Although this model worked well during the UDP testing (where the clients were simply jamming packets through the 3500 to the older switch), it failed miserably in our TCP tests, as the ACK responses were unable to make it back through to the 3500 in a timely manner when sent from the legacy switch. Once we enabled per-packet prioritization on the 3500's legacy port, TCP performance started to climb again.
This type of environment will be quite common during migration efforts, and was the initial topology suggested to us by 3Com. It is important to realize that this architecture has a very negative impact on TCP connections, where both ends of the connection have to be able to communicate in order for either side to send data quickly. If you need prioritization to work with TCP, you'll need the gear everywhere.
Another hardware-specific aspect that can dictate your ability to effectively prioritize traffic is the number of queues that a switch provides and how much control you have over the amount of bandwidth and processing time that you want to allocate to those queues. For example, the 3500 we used only offered four queues, although there are eight different levels of prioritization available with 802.1Q. Thus, we were forced to group multiple priority levels to each queue, which shot any chance of our having eight distinct levels of service. You should demand eight queues if you plan to take advantage of distinct levels of prioritization in a big way.
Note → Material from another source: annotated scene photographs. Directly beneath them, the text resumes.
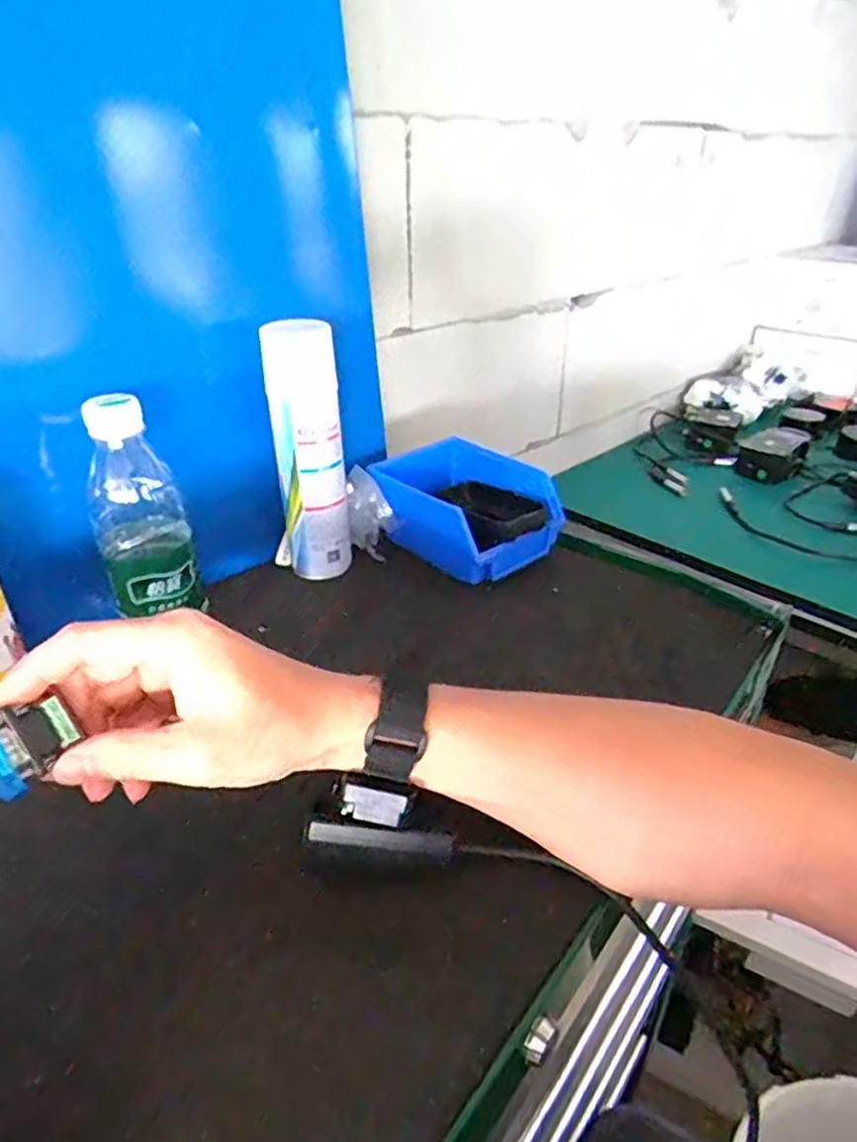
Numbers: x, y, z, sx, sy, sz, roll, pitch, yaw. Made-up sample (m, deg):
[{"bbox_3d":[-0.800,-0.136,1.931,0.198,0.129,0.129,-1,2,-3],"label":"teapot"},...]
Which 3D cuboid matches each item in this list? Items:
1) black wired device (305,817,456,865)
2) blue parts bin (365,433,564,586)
[{"bbox_3d":[-0.021,0.122,0.311,0.068,0.016,0.008,13,30,-10],"label":"black wired device"},{"bbox_3d":[0.028,-0.055,0.587,0.161,0.065,0.107,25,40,36],"label":"blue parts bin"}]

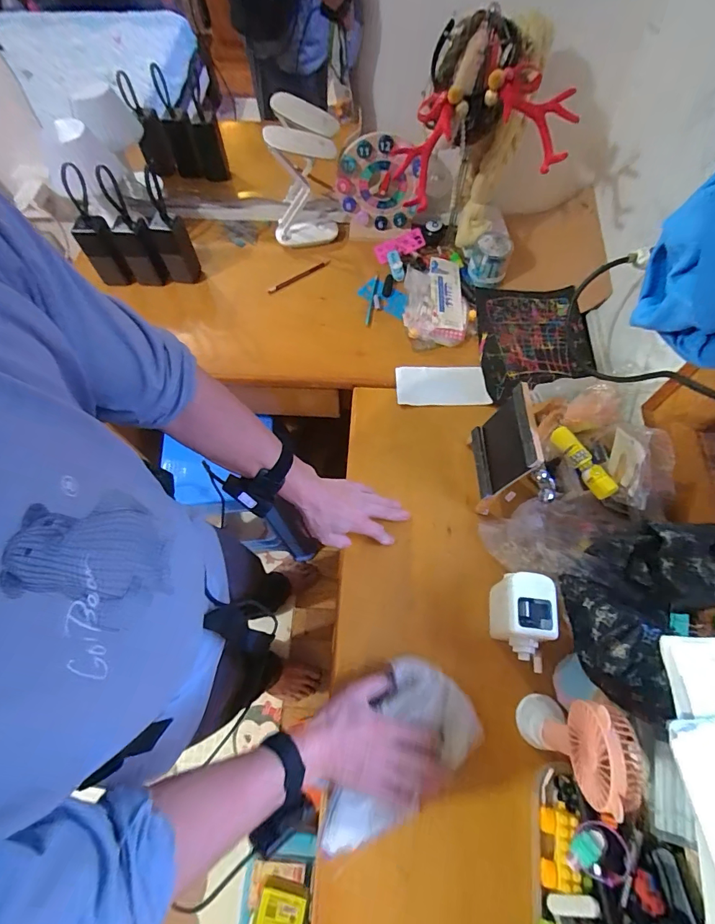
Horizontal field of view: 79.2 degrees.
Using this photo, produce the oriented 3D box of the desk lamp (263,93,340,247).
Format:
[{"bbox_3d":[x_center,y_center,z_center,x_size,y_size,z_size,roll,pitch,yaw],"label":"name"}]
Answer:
[{"bbox_3d":[-0.111,-0.595,0.910,0.138,0.223,0.155,4,65,2],"label":"desk lamp"}]

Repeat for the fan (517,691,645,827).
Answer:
[{"bbox_3d":[0.235,0.308,0.473,0.053,0.207,0.088,18,66,9],"label":"fan"}]

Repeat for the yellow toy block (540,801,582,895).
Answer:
[{"bbox_3d":[0.234,0.448,0.506,0.034,0.037,0.084,12,65,6],"label":"yellow toy block"}]

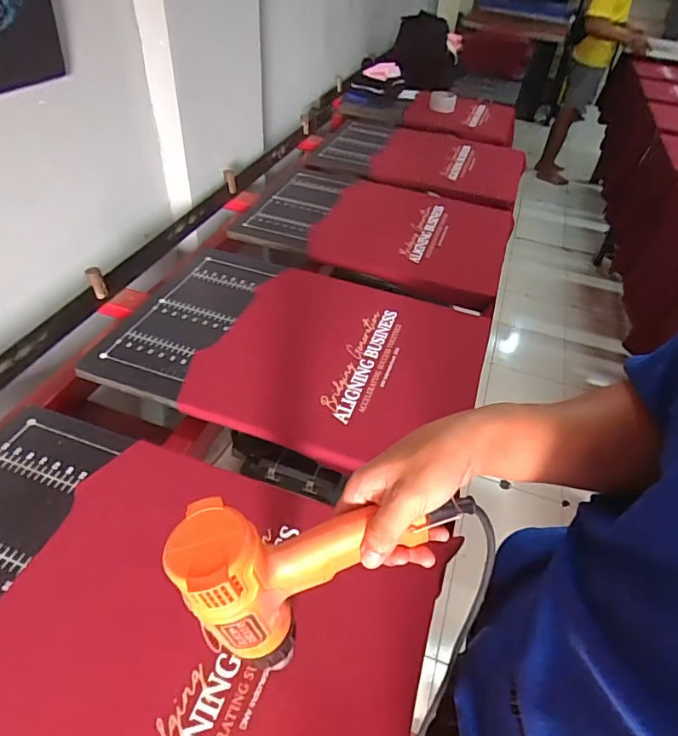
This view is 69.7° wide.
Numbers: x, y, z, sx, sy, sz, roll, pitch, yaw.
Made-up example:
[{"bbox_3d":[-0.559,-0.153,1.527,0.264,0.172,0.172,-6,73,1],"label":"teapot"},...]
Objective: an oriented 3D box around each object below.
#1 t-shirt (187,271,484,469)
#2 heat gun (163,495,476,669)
[{"bbox_3d":[0.020,-0.029,0.827,0.423,0.032,0.424,16,45,10],"label":"t-shirt"},{"bbox_3d":[-0.012,0.167,0.378,0.214,0.132,0.071,1,44,-4],"label":"heat gun"}]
Furthermore, we found that we only had a few levels of queue-processing available to us: "high," "low" and "best effort," with the additional option of flagging each queue as drop-eligible. Only by setting the high-priority queue to "high" and the low-priority queue to "low" with frame-dropping enabled were we able to get a diverse spread on our throughput tests. We would have liked to be able to devote more granular levels of priority to each of the queues, rather than simply defining a single high-priority queue and three low-priority ones.
... But Pipe Matters More
However, the most dramatic problem we encountered was with sustained testing. The longer we ran our prioritization tests, the more often we would encounter problems, with the low-priority node simply falling off the network. Since each topology has a maximum amount of time that a frame can be delayed, during periods of sustained congestion the high-priority traffic will eventually take up all the available queue space, resulting in the lower-priority traffic being dropped at ever-increasing rates.
With UDP, this goes unnoticed from the sender's perspective, as the packets are sent without worry. But from the destination's point of view, the effect is that the traffic has simply stopped. Conversely, with TCP things get quite a bit messier. First a packet gets dropped, and thus no ACK is generated. After a while, the client's TCP stack will try to resend and will fail again. Finally, the client just gives up.
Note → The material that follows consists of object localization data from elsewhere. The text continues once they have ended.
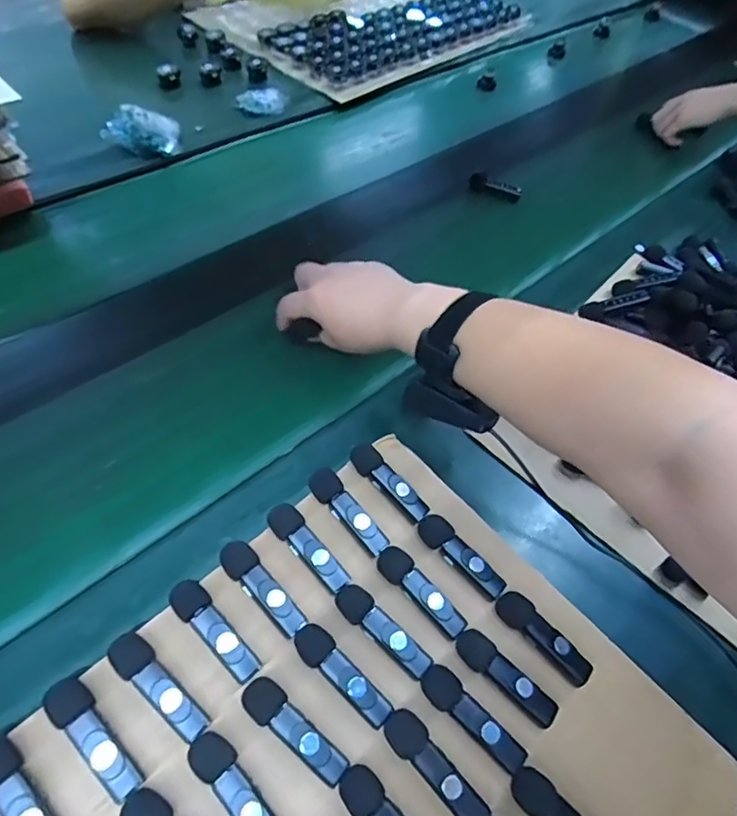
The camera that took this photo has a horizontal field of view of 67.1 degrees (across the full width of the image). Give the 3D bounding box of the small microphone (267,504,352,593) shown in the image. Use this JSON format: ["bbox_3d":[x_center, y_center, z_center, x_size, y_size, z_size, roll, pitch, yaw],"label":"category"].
[{"bbox_3d":[-0.037,0.085,0.341,0.019,0.013,0.062,-33,64,-27],"label":"small microphone"}]

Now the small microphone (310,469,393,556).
[{"bbox_3d":[-0.014,0.067,0.359,0.018,0.016,0.064,-32,64,-27],"label":"small microphone"}]

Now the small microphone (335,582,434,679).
[{"bbox_3d":[0.008,0.130,0.325,0.064,0.013,0.019,40,59,20],"label":"small microphone"}]

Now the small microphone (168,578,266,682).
[{"bbox_3d":[-0.086,0.124,0.309,0.019,0.015,0.062,-35,65,-28],"label":"small microphone"}]

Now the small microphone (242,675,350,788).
[{"bbox_3d":[-0.038,0.169,0.290,0.063,0.014,0.019,37,58,18],"label":"small microphone"}]

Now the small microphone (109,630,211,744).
[{"bbox_3d":[-0.109,0.144,0.291,0.064,0.015,0.018,36,57,17],"label":"small microphone"}]

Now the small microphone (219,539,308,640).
[{"bbox_3d":[-0.061,0.104,0.324,0.019,0.015,0.062,-37,66,-29],"label":"small microphone"}]

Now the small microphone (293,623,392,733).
[{"bbox_3d":[-0.015,0.148,0.308,0.019,0.015,0.063,-36,66,-28],"label":"small microphone"}]

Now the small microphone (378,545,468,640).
[{"bbox_3d":[0.032,0.112,0.340,0.063,0.017,0.019,39,59,20],"label":"small microphone"}]

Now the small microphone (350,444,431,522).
[{"bbox_3d":[0.014,0.049,0.374,0.063,0.016,0.017,40,59,20],"label":"small microphone"}]

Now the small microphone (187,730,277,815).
[{"bbox_3d":[-0.063,0.188,0.271,0.064,0.012,0.018,40,59,20],"label":"small microphone"}]

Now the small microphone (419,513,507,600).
[{"bbox_3d":[0.060,0.094,0.356,0.063,0.016,0.018,38,58,19],"label":"small microphone"}]

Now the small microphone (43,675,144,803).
[{"bbox_3d":[-0.136,0.162,0.273,0.018,0.014,0.063,-36,66,-28],"label":"small microphone"}]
This is exactly what happens with e-mail and database clients on a saturated wire, by the way, which is why it is important to give your mission-critical applications a sufficient priority level to maintain operations in periods of high congestion.
Along these same lines, it's important to realize that you can't compensate for this by bumping up the priority of everything. Having all traffic run at the highest priority is exactly the same as having everything run at low priority: Everything fights for limited resources, and everything suffers.
This simply illustrates the need for sufficient bandwidth in general. Prioritization only allows you to pick which frames should be sent through (assuming they can be), but does not give you any additional bandwidth.
A simple rule of thumb to remember is that the importance of prioritization is equal to the level of contention for bandwidth. If you never have any contention whatsoever, then you don't need any prioritization. But if your network is fully saturated, you absolutely need prioritization services in order to ensure that the really important data gets through.